— Directions —
a: According to the forum thread, which recording features Mr. LeBron in one of the leading roles?
b: Extract the passage of the forum thread between "## Mezzocay (Oct" and "Puerto Rico!! Funny!!", inclusive, copying it without changes.
─── Source excerpt
Welcome to the forum, Sunshine. Here is a link to Ms. Cay's web site (I'm assuming this is the singer to whom you're referring):
http://www.facebook.com/patcay

Hope this is helpful.


----------



## Sunshine (May 30, 2012)

thank you so much! I checked some things out on youtube and she is wonderful.. I also read she is taken by a baritone named Guido Lebron... oh well so much for my brother!



MAuer said:


> Welcome to the forum, Sunshine. Here is a link to Ms. Cay's web site (I'm assuming this is the singer to whom you're referring):
> http://www.facebook.com/patcay
> 
> Hope this is helpful.


----------



## MAuer (Feb 6, 2011)

Mr. LeBron sings one of the leading roles in this CD recording of Don Davis' _Rio de Sangre_. I think he may be in the cover photo.


----------



## Mezzocay (Oct 15, 2012)

Thank you so much for your comments Sunshine!! I am flattered!!
No, I am no taken by Mr. Lebron. He is just a colleague. Although, he has a girlfriend that is a doctor in Puerto Rico!! Funny!!
Thanks!!!


----------



## Cavaradossi (Aug 2, 2012)

Welcome Mezzocay, and thanks for stopping by! What a great way to reach out to your fans and make some new ones (and perhaps meet a future husband ). Your publicist (and your mother) would be proud.

Best wishes for continued success!


----------



## Sunshine (May 30, 2012)

MAuer said:


> Mr. LeBron sings one of the leading roles in this CD recording of Don Davis' _Rio de Sangre_. I think he may be in the cover photo.
> [ATTACH=


----------



## Sunshine (May 30, 2012)

Sorry Ms. Cay! I had read on youtube that you were with him. Anyways you are fantastic.


----------
──────
─── Available data
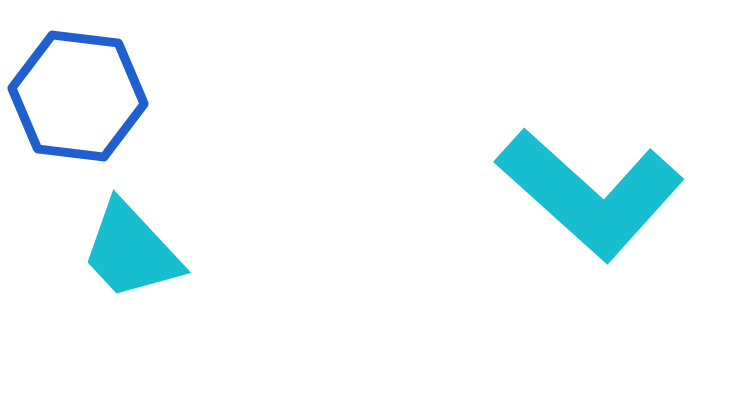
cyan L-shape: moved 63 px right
──────
— Final answers —
a: The CD recording of Don Davis' Rio de Sangre.

b:
## Mezzocay (Oct 15, 2012)

Thank you so much for your comments Sunshine!! I am flattered!!
No, I am no taken by Mr. Lebron. He is just a colleague. Although, he has a girlfriend that is a doctor in Puerto Rico!! Funny!!